“Very well. Your motives were not pure, as you yourself confess, but your work will not perish, for He who guides the destinies of men and nations uses all and each for His purposes. Not long ago it was a pure virgin who saved France; now it is not quite so blameless a man. But your work, sire, was in its result of greater importance than that of the Maid, for you have completed what the Roman Caesar began. The hundred-year war with England is over, the Armagnacs and Burgundians quarrel no more, the Jacquerie war has ceased, and the peasants have returned to their ploughs. You have united eleven provinces, France has become one land, one people, and will now take the place of Rome, which will disappear and be forgotten for centuries, perhaps some day to rise again. France will guide the destinies of Europe, and be great among the crowned heads, so long as it does not aim at empire like the Rome of the Caesars, for then it will be all over with it. Thank God that you have been able to be of service, though in ignorance of the will and purposes of your Lord, when you thought you were only going your own way!”

“Montjoie Saint Denis!” exclaimed the King. “Lord, now lettest Thou Thy servant depart in peace.”

“But not here,” broke in the Doctor, who was tired of the whole business. “Travel back to Tours, take the priest with you, and leave me in peace!”

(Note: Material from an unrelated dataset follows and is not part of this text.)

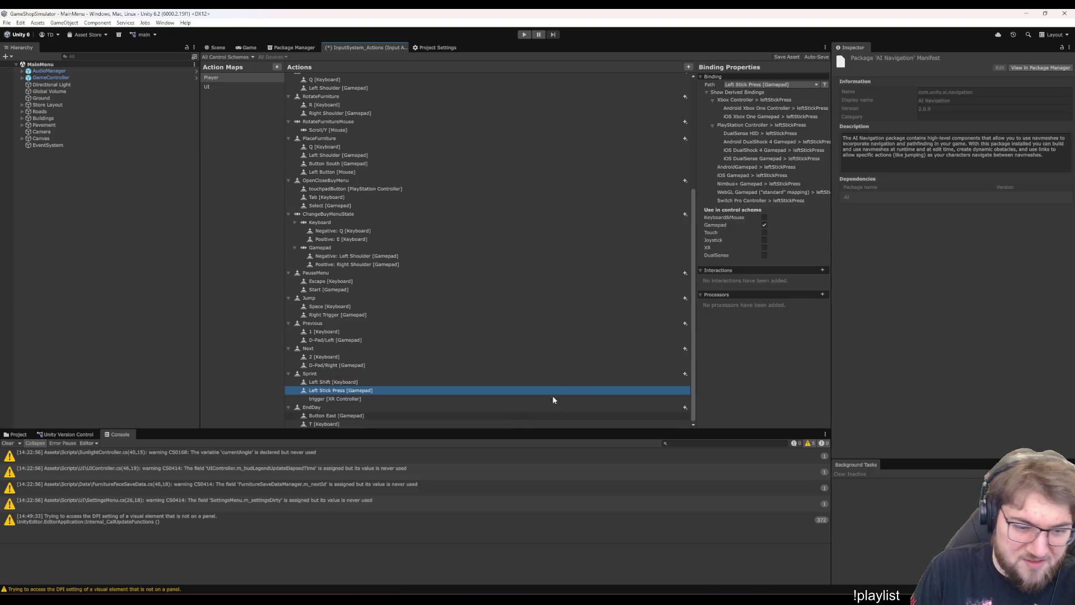
pyautogui.click(763, 255)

The King returned to Plessis-les-Tours, where he ended his days after severe sufferings. He did not obtain peace, but he did obtain death.

“Now the rod is thrown into the fire,” said Doctor Coctier, “let it burn; the children have grown up, and can look after themselves. Executioners also have their uses, as Tristan L’Ermite and his master Louis XI know. Peace be with them.”


OLD MERRY ENGLAND

Cardinal Wolsey’s oared galley pushed off from the Tower Bridge, below the iron gateway. It gleamed with red and gold; flags and sails flapped lazily in a gentle breeze. The Cardinal sat on the stern-deck surrounded by his little court; most of his attendants he had left at home in York Palace, later known as Whitehall. His face was red both from the reflection of his red dress as from the wine which he had been drinking at noon with King Henry VIII in the Tower, and also from the new French sickness, which was very fashionable, as everything French was.

He was in a cheerful mood, for he had just received fresh proofs of the King’s favour.